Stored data

++++++++++++++++++++

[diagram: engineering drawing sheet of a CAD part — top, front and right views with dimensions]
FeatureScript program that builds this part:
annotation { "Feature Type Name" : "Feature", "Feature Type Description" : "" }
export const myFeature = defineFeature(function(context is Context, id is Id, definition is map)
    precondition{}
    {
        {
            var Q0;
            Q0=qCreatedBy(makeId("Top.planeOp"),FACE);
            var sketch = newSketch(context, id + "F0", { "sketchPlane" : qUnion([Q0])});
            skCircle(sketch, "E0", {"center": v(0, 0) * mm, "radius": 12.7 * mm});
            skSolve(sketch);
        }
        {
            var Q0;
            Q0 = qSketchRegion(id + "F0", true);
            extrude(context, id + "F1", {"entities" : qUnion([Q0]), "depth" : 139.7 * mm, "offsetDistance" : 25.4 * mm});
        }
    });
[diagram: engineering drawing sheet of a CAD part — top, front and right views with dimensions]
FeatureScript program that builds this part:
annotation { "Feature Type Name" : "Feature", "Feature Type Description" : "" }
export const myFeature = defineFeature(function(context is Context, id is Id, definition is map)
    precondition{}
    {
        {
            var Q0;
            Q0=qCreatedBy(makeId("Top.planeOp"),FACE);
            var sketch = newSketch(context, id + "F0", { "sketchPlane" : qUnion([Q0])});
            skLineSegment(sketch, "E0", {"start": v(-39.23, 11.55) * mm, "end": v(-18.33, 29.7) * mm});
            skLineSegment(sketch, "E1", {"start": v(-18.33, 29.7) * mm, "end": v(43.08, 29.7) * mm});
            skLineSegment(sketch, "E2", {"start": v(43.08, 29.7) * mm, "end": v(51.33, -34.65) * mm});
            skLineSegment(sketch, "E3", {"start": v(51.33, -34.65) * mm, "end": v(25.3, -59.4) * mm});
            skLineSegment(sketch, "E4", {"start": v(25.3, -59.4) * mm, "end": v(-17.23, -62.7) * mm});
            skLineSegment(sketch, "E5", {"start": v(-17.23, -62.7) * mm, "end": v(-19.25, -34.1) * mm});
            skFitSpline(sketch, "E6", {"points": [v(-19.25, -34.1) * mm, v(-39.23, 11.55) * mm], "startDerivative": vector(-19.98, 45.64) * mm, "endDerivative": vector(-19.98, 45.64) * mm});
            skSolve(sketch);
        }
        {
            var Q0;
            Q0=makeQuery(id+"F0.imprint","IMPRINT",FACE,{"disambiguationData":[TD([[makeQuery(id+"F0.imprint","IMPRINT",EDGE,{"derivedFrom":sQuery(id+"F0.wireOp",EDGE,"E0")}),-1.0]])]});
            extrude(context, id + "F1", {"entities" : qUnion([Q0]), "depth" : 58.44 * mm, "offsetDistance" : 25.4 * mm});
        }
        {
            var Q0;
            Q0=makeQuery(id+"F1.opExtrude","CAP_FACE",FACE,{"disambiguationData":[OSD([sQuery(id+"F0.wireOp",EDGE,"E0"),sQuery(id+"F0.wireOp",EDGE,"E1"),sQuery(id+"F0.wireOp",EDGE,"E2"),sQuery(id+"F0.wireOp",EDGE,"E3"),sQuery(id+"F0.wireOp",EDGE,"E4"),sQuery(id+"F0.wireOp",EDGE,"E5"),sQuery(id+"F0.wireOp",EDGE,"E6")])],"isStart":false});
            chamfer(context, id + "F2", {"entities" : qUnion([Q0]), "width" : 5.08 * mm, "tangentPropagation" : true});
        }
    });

++++++++++++++++++++

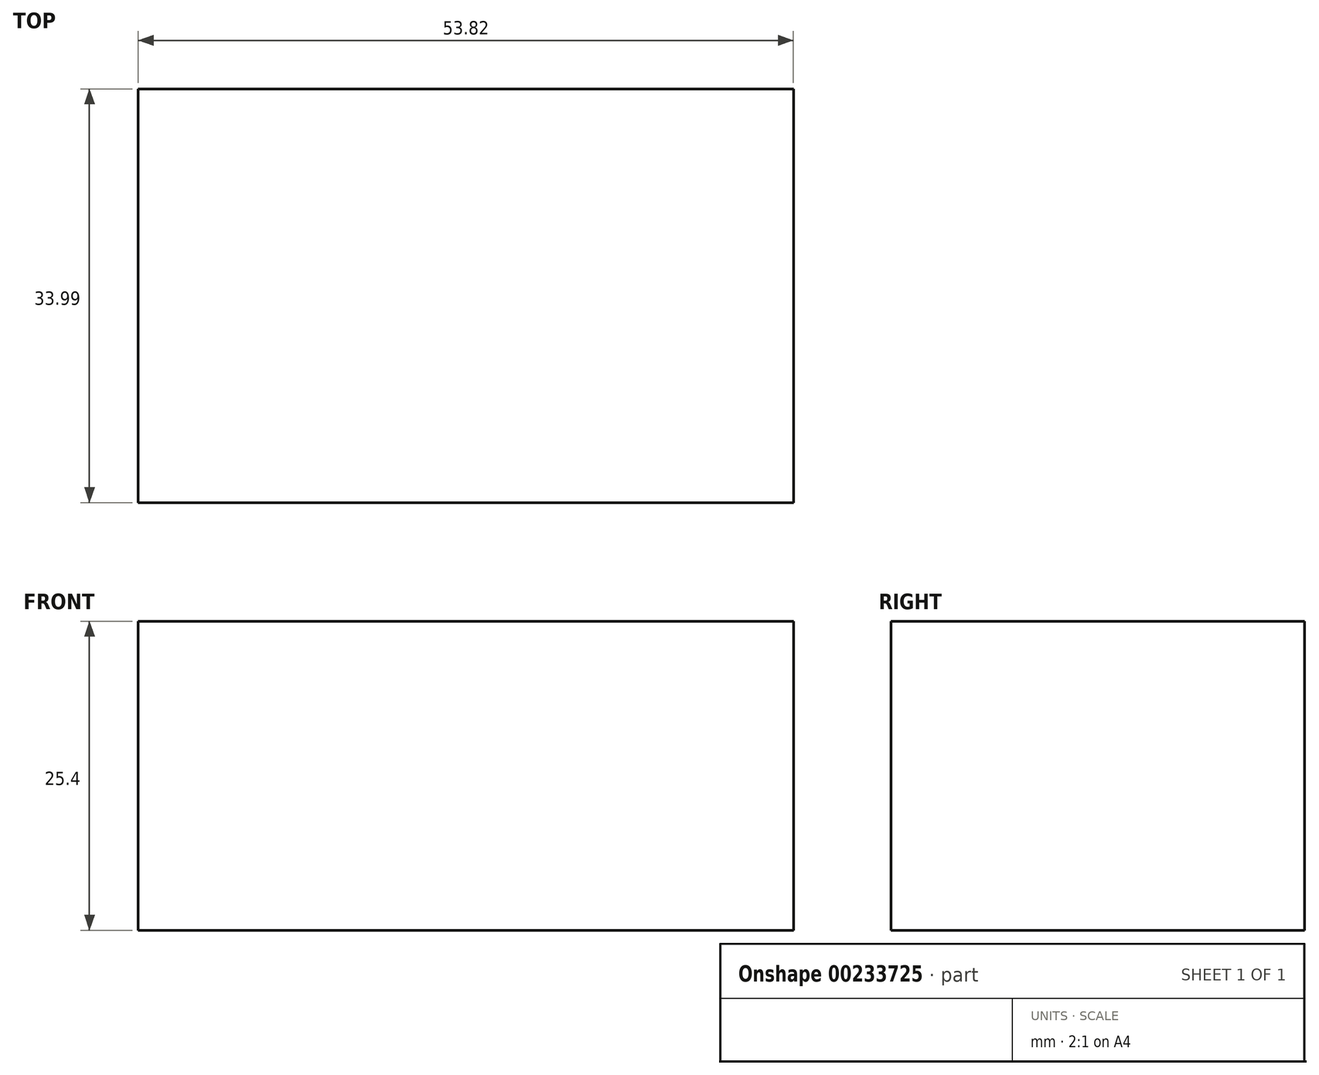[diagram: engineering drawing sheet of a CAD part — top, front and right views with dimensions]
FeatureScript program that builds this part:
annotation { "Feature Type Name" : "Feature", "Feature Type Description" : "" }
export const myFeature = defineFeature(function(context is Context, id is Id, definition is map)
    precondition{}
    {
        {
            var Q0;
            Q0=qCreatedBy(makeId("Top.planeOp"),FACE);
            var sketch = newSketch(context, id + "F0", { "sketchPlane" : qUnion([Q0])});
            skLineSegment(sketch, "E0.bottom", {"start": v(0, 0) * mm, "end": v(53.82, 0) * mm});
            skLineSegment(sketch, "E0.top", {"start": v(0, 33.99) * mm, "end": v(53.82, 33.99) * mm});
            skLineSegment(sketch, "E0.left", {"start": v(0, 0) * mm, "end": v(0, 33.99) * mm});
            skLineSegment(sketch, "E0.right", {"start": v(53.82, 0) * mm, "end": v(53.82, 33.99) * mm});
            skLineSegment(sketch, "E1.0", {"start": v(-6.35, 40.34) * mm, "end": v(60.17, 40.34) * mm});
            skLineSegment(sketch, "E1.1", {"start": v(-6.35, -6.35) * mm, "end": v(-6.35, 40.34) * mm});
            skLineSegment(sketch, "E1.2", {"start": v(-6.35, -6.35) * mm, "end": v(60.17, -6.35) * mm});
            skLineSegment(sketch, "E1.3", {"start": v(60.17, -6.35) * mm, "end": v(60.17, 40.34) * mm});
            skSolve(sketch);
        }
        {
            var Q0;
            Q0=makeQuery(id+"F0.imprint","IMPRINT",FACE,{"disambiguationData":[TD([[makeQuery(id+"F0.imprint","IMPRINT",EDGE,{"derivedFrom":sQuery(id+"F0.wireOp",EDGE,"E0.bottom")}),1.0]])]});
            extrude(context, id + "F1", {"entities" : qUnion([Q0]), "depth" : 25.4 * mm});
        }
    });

++++++++++++++++++++

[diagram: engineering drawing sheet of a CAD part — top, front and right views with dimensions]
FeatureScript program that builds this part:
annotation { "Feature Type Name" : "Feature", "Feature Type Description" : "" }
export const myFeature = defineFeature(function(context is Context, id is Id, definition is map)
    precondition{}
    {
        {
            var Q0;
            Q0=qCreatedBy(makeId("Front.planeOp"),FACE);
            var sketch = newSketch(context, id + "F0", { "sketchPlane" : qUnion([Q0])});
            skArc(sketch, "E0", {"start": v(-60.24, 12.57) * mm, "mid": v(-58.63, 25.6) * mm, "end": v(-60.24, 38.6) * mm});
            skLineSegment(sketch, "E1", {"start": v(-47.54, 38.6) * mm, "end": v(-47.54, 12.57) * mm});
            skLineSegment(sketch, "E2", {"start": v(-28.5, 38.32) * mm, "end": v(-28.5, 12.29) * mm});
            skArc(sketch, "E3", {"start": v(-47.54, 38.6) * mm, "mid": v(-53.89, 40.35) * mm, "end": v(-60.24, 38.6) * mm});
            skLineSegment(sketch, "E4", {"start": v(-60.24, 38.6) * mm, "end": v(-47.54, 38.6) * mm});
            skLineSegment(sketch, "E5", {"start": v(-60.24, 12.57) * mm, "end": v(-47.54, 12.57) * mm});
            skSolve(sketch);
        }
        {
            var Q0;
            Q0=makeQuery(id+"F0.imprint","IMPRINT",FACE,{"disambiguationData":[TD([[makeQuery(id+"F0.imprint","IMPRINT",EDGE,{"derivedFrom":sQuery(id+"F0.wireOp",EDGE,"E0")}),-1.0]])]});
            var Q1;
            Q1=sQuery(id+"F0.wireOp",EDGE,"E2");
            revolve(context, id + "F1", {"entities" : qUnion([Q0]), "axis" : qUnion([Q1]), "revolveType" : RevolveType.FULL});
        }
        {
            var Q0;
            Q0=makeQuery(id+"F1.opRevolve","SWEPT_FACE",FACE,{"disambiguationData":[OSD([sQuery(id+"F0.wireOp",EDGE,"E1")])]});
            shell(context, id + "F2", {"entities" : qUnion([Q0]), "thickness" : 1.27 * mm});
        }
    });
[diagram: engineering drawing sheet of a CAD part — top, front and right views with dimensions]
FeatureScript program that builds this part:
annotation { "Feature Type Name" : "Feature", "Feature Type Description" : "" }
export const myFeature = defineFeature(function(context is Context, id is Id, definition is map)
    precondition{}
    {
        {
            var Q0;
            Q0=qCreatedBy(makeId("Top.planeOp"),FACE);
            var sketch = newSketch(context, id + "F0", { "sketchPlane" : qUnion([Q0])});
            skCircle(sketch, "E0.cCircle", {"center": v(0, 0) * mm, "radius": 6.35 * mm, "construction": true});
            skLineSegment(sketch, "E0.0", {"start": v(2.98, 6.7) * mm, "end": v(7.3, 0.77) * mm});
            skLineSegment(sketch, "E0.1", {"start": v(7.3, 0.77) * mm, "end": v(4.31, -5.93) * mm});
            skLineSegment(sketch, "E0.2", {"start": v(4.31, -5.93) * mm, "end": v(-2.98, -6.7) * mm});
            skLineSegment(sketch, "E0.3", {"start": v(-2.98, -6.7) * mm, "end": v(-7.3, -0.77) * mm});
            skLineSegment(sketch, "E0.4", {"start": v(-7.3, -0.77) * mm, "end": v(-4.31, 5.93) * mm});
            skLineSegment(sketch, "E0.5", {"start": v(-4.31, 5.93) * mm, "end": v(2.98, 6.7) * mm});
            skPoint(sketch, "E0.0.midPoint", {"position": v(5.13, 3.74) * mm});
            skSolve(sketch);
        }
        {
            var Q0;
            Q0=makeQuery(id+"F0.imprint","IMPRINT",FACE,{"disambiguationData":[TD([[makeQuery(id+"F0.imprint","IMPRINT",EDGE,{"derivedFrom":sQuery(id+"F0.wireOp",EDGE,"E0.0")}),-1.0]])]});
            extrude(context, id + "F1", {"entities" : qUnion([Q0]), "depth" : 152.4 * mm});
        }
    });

++++++++++++++++++++

◆ Task instructions ◆
Pull out every line of the data above that contains the string "offsetDistance". Matching is case-sensitive.

◆ Exercise result ◆
            extrude(context, id + "F1", {"entities" : qUnion([Q0]), "depth" : 139.7 * mm, "offsetDistance" : 25.4 * mm});
            extrude(context, id + "F1", {"entities" : qUnion([Q0]), "depth" : 58.44 * mm, "offsetDistance" : 25.4 * mm});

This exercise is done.